Either they’re neck-and-neck. Or Love is up nine. Or McAdams is down four and closing. Or he’s down 10 and she’s pulling away. Or McAdams has a 12 percent chance of winning the Super Bowl.

The good news, I guess, is no matter which candidate you support, there’s a poll that makes you feel good about your candidate. And feeling good is important.

The bad news is that the numbers are so scattered that nobody really knows who’s winning this race.

So let’s get nerdy for a minute and discuss why that is.

There are really two parts of polling, the easy part and the really, really hard part.

The easy part is calling a bunch of people and asking them whom they plan to vote for (although that’s getting harder in the days of cellphones). This is the part most of us, at one time or another, have participated in, and it makes us feel smart and important.

The challenge comes when pollsters have to predict what the electorate is going to look like in the upcoming election. Are more Republicans going to turn out? Will young people finally put down Tinder and vote? Does vote-by-mail favor one party or demographic over another? What percentage of minority voters are going to show up?

This prediction is where the magic happens. And I call it magic because, like a magician, most pollsters refuse to reveal how they performed their trick. But how they do it matters. A lot, it turns out.

Look at the presidential results from the last election. Most pollsters were pretty confident that Hillary Clinton was going to win the presidency comfortably.

The problem was, most pollsters were wrong when it came to modeling the electorate. It ended up more people than expected actually voted, and they were whiter, older and more Republican than pollsters expected. That shift left pollsters with red faces and an orange president.

This year, in Utah’s 4th Congressional District in particular, there are an awful lot of moving pieces that make predicting what the electorate will look like even trickier than normal.

Will there be the much-talked-about “Blue Wave,” for example? We’ve seen Democrats running very strong in special elections in the past year and, as polling guru Nate Silver notes at fivethirtyeight.com, Democrats are polling seven or eight points ahead in most generic ballots.

There are even some indicators Democrats are harnessing a potential backlash against President Donald Trump in Utah. Since Trump took office, the number of active registered Democrats in the state has increased by 5,810. (That is the net increase, after the elections office moves voters who haven’t voted in recent elections into “inactive” status.) Republicans, meantime, have had their numbers drop by 14,257.

Republicans still outnumber Democrats by about 4-to-1 in the state, compared to 4.2-to-1 on Inauguration Day. But it does indicate the direction voters are moving.

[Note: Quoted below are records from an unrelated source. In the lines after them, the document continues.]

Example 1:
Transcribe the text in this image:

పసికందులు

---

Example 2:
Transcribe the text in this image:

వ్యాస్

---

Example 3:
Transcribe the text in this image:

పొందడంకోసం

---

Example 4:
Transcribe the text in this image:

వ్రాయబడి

Quantifying what that wave might look like two months from now, however, is not easy.

Remarkably, Love’s campaign polling firm, Y2 Analytics, tried to model what they think it would look like and, in a refreshing display of transparency, actually released its forecast. “I think there’s potential for a Blue Wave of some kind in Utah,” said Y2 co-founder Quin Monson, but, he adds, it would likely be “smaller than elsewhere in the country, if only because there are fewer Democrats to form the wave here.”

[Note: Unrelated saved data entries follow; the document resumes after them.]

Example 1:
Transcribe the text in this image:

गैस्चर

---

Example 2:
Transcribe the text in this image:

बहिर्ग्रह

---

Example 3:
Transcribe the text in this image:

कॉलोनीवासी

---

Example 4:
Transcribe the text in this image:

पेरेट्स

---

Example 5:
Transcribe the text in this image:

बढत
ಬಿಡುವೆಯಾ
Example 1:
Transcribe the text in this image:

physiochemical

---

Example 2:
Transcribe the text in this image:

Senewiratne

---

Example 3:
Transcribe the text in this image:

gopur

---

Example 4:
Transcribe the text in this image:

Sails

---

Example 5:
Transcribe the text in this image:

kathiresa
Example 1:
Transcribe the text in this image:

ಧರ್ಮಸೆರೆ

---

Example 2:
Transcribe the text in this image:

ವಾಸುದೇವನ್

Even that comes with a caveat, though. Analysts say it’s unclear if MItt Romney’s Senate candidacy will mobilize Republicans, which could mean a Blue Wave crashing into a Romney Tsunami.

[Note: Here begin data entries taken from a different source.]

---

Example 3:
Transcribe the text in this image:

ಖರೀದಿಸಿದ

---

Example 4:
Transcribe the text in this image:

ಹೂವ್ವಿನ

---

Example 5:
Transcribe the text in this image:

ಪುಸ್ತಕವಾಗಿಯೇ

Then there’s the impact of the ballot initiatives. The three on the ballot — for medical marijuana, an independent redistricting commission and Medicaid expansion — are likely to act as a magnet to draw more left-leaning voters to mail in their ballots. How much they’ll matter is hard to say, because we don’t have many recent examples of progressive ballot initiatives in Utah.

So if you’re confused about the polls, you’re not alone.

“[Voters] should look at this and say, ‘This is a very close race.’ And how do they know this is a close race? There are a lot of good polls that say this is a close race,” McAdams’ pollster, Mark Mellman said. “And [Love and McAdams] are behaving as if this is a close race.”

It’s solid advice: Stop watching polls and start watching the candidates, because the next two months in the 4th District are going to get very interesting — and we don’t need polls to tell us that.